EXCERPTED PASSAGE
The other day we got a call from a puzzled friend. He has rewritten a stored procedure using table variable instead of temp table, it makes the stored procedure code look more tidy. The puzzling part is the same stored procedure now running a lot slower. The estimated plans looked the same using temp table and table variable, but the execution plans are very different. Unbeknownst to him, rewriting the procedure using table variable bumped into a query optimizer blind spot. While the “Estimated” and “Actual” query plans are same in most cases, there are some exception. If a table (temporary or permanent) is created in the same batch with the query, SQL Serve has to recompile the query since the query definition is unknown when the batch is compiled the first time. This is not the case for table variables (and that was the main reasons SQL Server 2005 introduce them – to reduce recompilations when unnecessary). In order to explain in detail, let’s use the following example:
--0. create test data
use test
if (OBJECT_ID('Test1') is not null)

DATASET EXTRACT

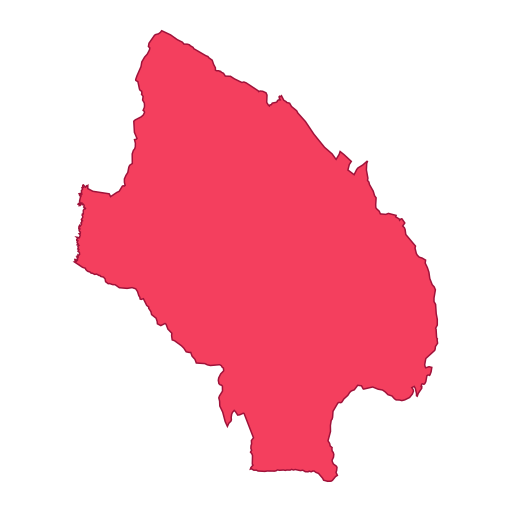 outline of Guasca, Cundinamarca, Colombia
{"feature_id": "7082276B88398605204412", "entity_name": "Guasca", "entity_type": "district", "adm_level": 2, "iso_a3": "COL", "parent_name": "Colombia", "parent_adm1": "Cundinamarca", "projection": "natural_earth1", "projection_center": [-73.867, 4.802], "detail": "fine", "context": "isolated", "style": "filled", "palette": "rose", "viewbox_px": 512, "rotation_deg": 0, "n_neighbors": 0, "source": "geoboundaries", "source_scale": "gbopen_adm2", "svg_char_len": 5960}
<svg xmlns="http://www.w3.org/2000/svg" viewBox="0 0 512 512"><path d="M396.1,215.4L388.4,213.4L385.8,214.4L380.4,213.9L379.2,211.2L376.4,208.6L375.8,207.5L375.7,204.5L376.1,197.8L374.6,195.8L373.2,191.1L369.5,184.6L368.9,182.1L367.5,180.4L367.9,178.2L366.4,170.0L366.7,163.5L367.4,161.5L367.0,161.3L362.7,165.0L358.0,167.9L356.7,169.5L354.1,174.7L347.9,170.0L349.3,164.5L351.3,161.4L344.0,154.6L340.1,151.5L339.2,154.3L336.1,159.4L335.9,159.2L332.1,153.9L324.5,147.3L313.9,134.2L305.4,121.5L297.8,113.0L296.7,110.8L291.5,106.5L289.6,103.2L286.5,102.4L286.1,101.6L283.8,100.3L281.5,95.8L281.0,96.4L279.6,96.2L279.0,97.0L279.6,97.8L279.4,98.7L280.1,99.8L278.7,99.9L277.5,100.5L277.3,101.5L276.2,102.3L272.3,103.1L271.3,104.7L270.1,104.8L269.4,106.0L268.3,105.0L266.7,102.4L267.0,95.1L266.0,92.8L262.8,91.3L260.1,91.0L258.7,91.6L258.2,90.8L246.2,82.9L243.9,82.0L241.9,82.5L234.5,78.9L230.5,76.3L225.3,76.1L223.5,73.3L221.3,72.2L220.6,71.3L219.9,71.5L219.0,70.8L216.4,70.7L215.4,70.1L215.4,67.8L213.6,64.4L212.2,60.2L208.9,57.8L207.9,56.5L205.8,55.7L193.8,48.7L193.1,47.4L189.8,45.4L189.6,44.9L187.6,44.2L184.0,44.1L182.4,42.2L177.2,39.6L170.6,34.9L161.7,30.7L160.4,32.4L158.5,33.8L155.5,34.6L154.5,35.3L149.0,43.2L148.4,46.5L149.8,47.9L149.5,49.8L147.3,54.1L144.6,57.1L141.8,61.9L141.0,66.6L136.9,76.0L135.7,79.5L135.8,80.4L137.9,81.7L139.5,89.2L140.2,90.4L141.6,91.2L141.9,93.3L141.5,94.2L143.1,96.4L142.6,100.0L144.3,102.9L144.5,105.4L144.4,107.3L143.1,110.4L144.3,111.3L144.5,112.6L143.2,115.1L141.1,116.9L135.2,119.9L133.8,121.2L134.4,132.3L137.0,138.5L136.4,139.2L134.5,139.6L135.4,143.2L135.3,146.8L134.7,148.8L133.4,150.4L132.2,153.9L132.3,163.5L129.7,165.3L128.8,167.2L127.8,172.5L126.0,175.3L124.4,178.9L124.4,182.2L125.1,185.4L124.4,186.0L123.1,185.8L122.3,186.2L119.2,191.3L116.7,192.5L110.6,196.6L109.2,193.8L92.9,191.3L87.8,188.6L87.8,185.5L87.1,186.1L86.2,185.4L86.7,186.4L85.3,187.2L83.4,184.9L82.8,185.2L82.6,186.3L83.2,187.5L82.0,187.7L82.5,189.3L81.4,190.6L81.7,193.7L81.1,193.3L79.2,193.7L79.9,194.6L81.0,194.5L81.0,195.8L79.9,195.6L80.6,196.7L79.5,201.2L80.2,202.9L78.4,203.5L78.1,204.3L79.5,204.5L79.2,205.6L80.2,205.5L81.2,203.1L81.9,203.0L82.3,204.7L83.3,204.2L83.7,204.7L84.2,205.9L83.7,207.1L85.5,208.3L85.3,208.8L84.3,208.9L83.3,210.3L83.3,214.0L82.4,214.0L82.1,215.2L82.7,216.0L82.7,217.5L81.4,219.5L82.3,220.6L81.7,220.7L81.8,222.0L80.9,223.0L81.6,224.0L80.0,226.6L79.5,226.8L79.4,225.8L79.0,226.4L78.8,228.4L79.9,229.0L79.0,229.9L79.6,231.5L80.4,232.0L80.3,233.3L79.1,233.7L80.3,235.0L79.4,237.7L76.6,237.2L77.8,238.4L76.7,239.5L76.8,240.6L77.8,240.8L77.1,242.7L78.1,243.9L77.2,244.8L78.9,245.4L77.9,246.7L78.4,247.9L77.4,249.5L78.1,248.9L78.8,249.4L78.0,251.3L79.4,252.4L79.6,254.3L78.7,255.3L78.0,254.9L78.1,256.7L77.4,256.1L76.9,256.3L77.5,256.8L77.0,257.7L77.6,258.7L77.4,260.3L77.0,260.6L76.5,259.9L74.9,259.4L74.8,259.9L75.8,261.5L74.4,261.9L82.5,267.3L85.4,268.3L85.7,269.4L86.7,270.5L88.1,271.5L89.8,271.9L91.1,273.1L92.6,273.3L94.6,274.4L96.6,274.1L99.1,275.5L100.1,275.5L100.7,276.4L103.5,277.1L105.1,278.9L105.6,281.7L108.2,283.7L109.8,283.6L112.6,284.6L115.1,284.7L119.3,287.7L127.1,288.4L132.1,287.6L135.7,288.8L137.5,291.5L138.8,295.6L139.9,297.4L140.1,299.0L141.2,299.4L143.4,298.7L146.7,305.4L148.7,307.0L148.7,308.3L150.9,311.6L151.6,314.6L156.1,318.2L157.2,321.6L157.4,323.8L160.8,325.6L165.0,323.5L166.1,324.3L167.9,329.1L171.8,333.2L171.6,335.7L172.2,339.9L174.5,340.7L181.5,345.8L183.8,348.1L186.2,351.8L189.3,352.5L190.7,352.4L192.1,356.2L195.0,359.4L196.3,363.0L204.9,363.6L207.3,364.8L210.4,365.5L219.6,364.7L221.3,365.6L222.2,367.2L223.4,368.1L223.7,370.8L220.7,373.9L218.7,377.9L218.3,380.3L218.9,383.6L220.3,384.9L221.5,385.1L222.4,386.2L222.5,391.1L219.5,395.9L218.8,397.9L219.6,401.1L219.8,406.0L222.7,412.1L225.2,421.6L227.4,426.4L228.8,423.3L230.9,421.2L231.4,419.8L231.2,417.3L231.7,414.2L232.4,412.5L234.2,410.4L235.5,411.7L237.7,415.1L239.7,414.8L243.3,413.2L244.1,413.5L253.5,437.8L251.4,440.5L251.6,443.9L251.0,445.8L250.9,448.4L251.6,450.3L250.5,452.1L251.8,453.7L252.5,455.5L252.3,464.1L253.0,465.1L250.9,467.6L250.4,469.1L251.4,468.8L253.8,470.2L256.5,470.2L258.0,471.0L264.8,471.4L267.3,471.0L274.6,471.1L276.0,470.8L277.5,469.9L279.5,470.3L283.4,470.0L285.4,470.4L286.8,470.0L290.1,470.1L291.6,469.4L293.5,470.0L295.2,469.5L300.4,470.6L302.8,470.2L305.3,471.7L308.1,471.8L309.2,471.2L311.2,471.8L312.9,471.0L314.2,471.1L315.9,472.4L318.5,473.4L322.6,478.2L323.6,480.2L327.6,481.3L331.0,481.2L332.4,480.4L335.6,476.5L337.4,475.4L336.0,472.4L336.6,470.7L337.0,467.4L336.4,466.2L333.4,464.0L332.3,461.6L332.1,460.2L333.5,457.2L333.8,454.4L333.2,452.4L332.2,451.1L331.9,448.9L332.1,447.6L330.2,446.0L329.6,443.4L328.0,440.8L330.5,431.4L330.4,425.5L331.2,420.3L332.1,419.1L332.6,417.2L333.0,411.3L337.8,403.1L339.0,402.4L340.8,402.7L341.9,402.0L343.9,398.9L347.8,395.4L349.7,392.4L351.4,390.9L354.3,389.8L357.7,385.3L361.5,385.8L363.1,388.8L363.6,389.1L372.7,387.0L378.1,389.2L382.5,390.0L385.2,391.9L388.0,394.7L391.9,395.9L394.5,398.8L396.1,399.9L399.5,400.0L401.8,400.6L404.7,399.9L409.6,397.5L412.4,394.0L413.5,391.1L413.1,389.5L411.8,387.6L414.2,386.4L415.3,388.3L416.5,393.6L416.5,395.7L417.2,396.2L418.3,393.3L421.7,388.3L421.8,386.6L421.1,386.6L421.7,384.2L422.5,383.8L423.9,384.3L424.8,383.6L425.8,381.7L426.9,375.7L427.8,375.1L428.9,375.0L429.4,375.4L429.9,375.0L431.1,371.8L431.8,367.4L429.0,366.7L425.8,367.8L425.1,366.7L424.7,364.7L425.8,358.5L434.7,350.4L435.2,348.9L435.4,346.6L437.6,343.2L437.1,339.8L437.4,338.9L436.6,337.7L436.1,329.3L435.6,328.2L437.3,325.1L437.3,319.4L436.2,313.6L435.6,304.4L434.0,301.6L434.0,298.0L435.4,289.8L434.2,286.9L432.2,284.7L429.8,278.6L428.9,272.2L427.4,267.7L425.2,263.1L425.6,260.1L422.0,258.0L419.3,257.2L417.3,255.2L416.3,253.4L415.0,248.0L415.5,246.1L405.8,234.5L405.1,229.5L404.4,227.8L402.7,226.0L404.8,223.0L402.0,218.9L401.2,218.8L399.6,220.2L399.4,219.1L395.6,216.8L396.1,215.4Z" fill="#f43f5e" stroke="#9f1239" stroke-width="1.5"/></svg>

TASK LIST
a. In the text on table variables and temp tables, what was the main reason SQL Server 2005 introduced table variables?
b. Write what comes next in the text on table variables versus temp tables, picking up right after its last line.

FINAL RESULTS
a. To reduce recompilations when they are unnecessary.

b.
DROP TABLE Test1
go
CREATE TABLE Test1 (ID int)
DECLARE @i int
SET @i = 0
SET NOCOUNT ON
WHILE @i < 20000
BEGIN
INSERT INTO Test1 (ID) Values (@i)
SET @i = @i + 1
END
CREATE CLUSTERED INDEX IX_Test1 ON dbo.Test1 (ID)
--1. Query using table variable
DECLARE @Tmp1 TABLE (ID int)
INSERT INTO @Tmp1(ID)
SELECT ID
FROM Test1
SELECT *
FROM Test1
WHERE ID NOT IN (SELECT ID FROM @Tmp1)
--2. Query using temp table
CREATE TABLE #Tmp1(ID int)
INSERT INTO #Tmp1(ID)
SELECT ID
FROM Test1
SELECT *
FROM Test1
WHERE ID NOT IN (SELECT ID FROM #Tmp1)
DROP TABLE #Tmp1
The estimated plans for both SELECT queries in the example above look the same – Nested Loops (Left Anti Semi Join) with the outer (top in the graphical display) table the Clustered index on Test1 and the inner table is the table variable in the first case and the temporary table in the second case. But if you run both scripts you will see that the first runs considerably slower – a minute or two depending on your processor speed, memory available to SQL Server and disk I/O capacity. How is this possible?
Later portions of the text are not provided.